We looked at Sunday’s round and found three distinct examples where DeChambeau’s length off the tee provided a significant advantage over Matthew Wolff, Harris English, Louis Oosthuizen and Xander Schauffele, four players who rounded out the top-five finishers and were, in effect, the only players with a legitimate chance of catching DeChambeau.

The par-5 ninth [above] is perhaps the only true hole where players expect to make a birdie at Winged Foot (a three at the short par-4 sixth is nice, but par is fine). Make par at the ninth and you feel like you’ve given something back. DeChambeau unloaded a 374.7-yard bomb that left him with 182 in – a yardage he covered with a pitching wedge – leading to an eagle 3. The other four averaged 338.25 off the tee, leaving 220.5 in. Take out Wolff’s 388.5-yard blast that also led to eagle and the other three averaged 321.5 yards, leaving them approximately 50 yards short of DeChambeau. That trio accounted for two birdies and a par. Modest advantage, DeChambeau.

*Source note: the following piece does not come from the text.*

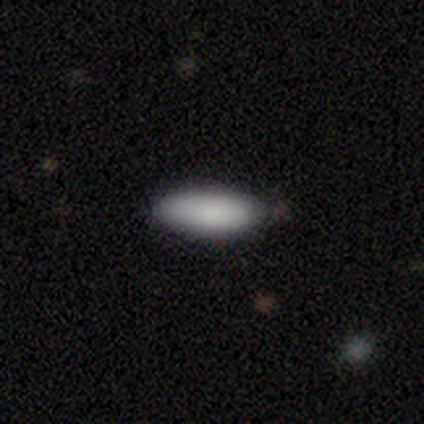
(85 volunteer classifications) smooth_or_featured: smooth (p=0.93) [alt: featured or disk p=0.05]
how_rounded: in between (p=0.72) [alt: cigar-shaped p=0.28]
merging: none (p=0.81) [alt: minor disturbance p=0.18]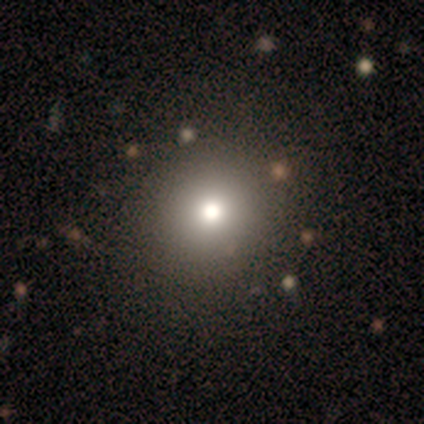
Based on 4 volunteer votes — This appears to be a smooth galaxy with no disk features (50%) that is round (100%). Merging: none (100%).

The 365-yard par-4 11th [above] is perhaps the starkest illustration of where the power game came into play. A pair of bunkers guard the fairway about 300 yards out. While his challengers all laid up with an average tee shot of 236 yards, leaving 129 yards in, DeChambeau whaled away, producing a 319.8-yard tee shot that left him with a paltry 44 yards to the pin, from which he knocked it to 12 feet, 7 inches and made birdie. The other four’s average approach ended up 23 feet, 6 inches from where only one, English, made birdie, allowing DeChambeau to make up a full stroke on the others.

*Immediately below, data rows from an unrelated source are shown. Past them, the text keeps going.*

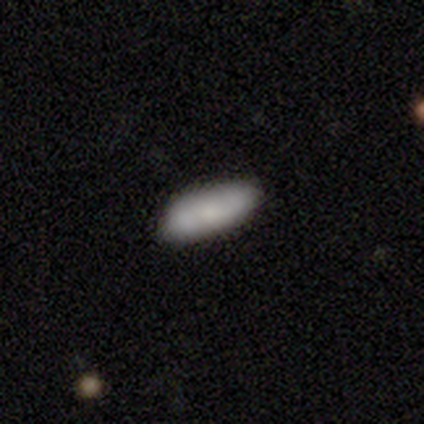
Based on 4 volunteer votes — Smooth or featured? 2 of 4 (50%, tied with star or artifact) said smooth. How rounded? 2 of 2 (100%) said in between. Merging? 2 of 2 (100%) said none.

At the 16th [above], DeChambeau let go another laser – this one 365 yards that bit off a good chunk of the dogleg left, leaving 137 yards in. The other four averaged 297.25 off the tee and had approaches averaging 217.45 yards – that’s an 80-yard difference. DeChambeau made par while the others were three-over-par in aggregate, or a pickup of about three-quarters of a shot on his nearest challengers.

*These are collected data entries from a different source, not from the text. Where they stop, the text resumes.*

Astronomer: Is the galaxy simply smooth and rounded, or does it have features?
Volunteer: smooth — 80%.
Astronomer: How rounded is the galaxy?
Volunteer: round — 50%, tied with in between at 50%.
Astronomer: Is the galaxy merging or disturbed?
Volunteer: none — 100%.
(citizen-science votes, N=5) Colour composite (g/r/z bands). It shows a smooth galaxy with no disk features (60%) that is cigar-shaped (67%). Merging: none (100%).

DeChambeau’s win at Winged Foot’s famed West Course was dominant in many respects. His six-shot margin of victory tied for the sixth-largest spread in the past 100 years. He picked up more than 21 strokes on the field average and his three-under-par 67 Sunday was the only sub-par score of the day. It also underscored how much of a benefit being superior off the tee distance-wise can be. As DeChambeau himself said afterwards, “It’s always an advantage pretty much anywhere.”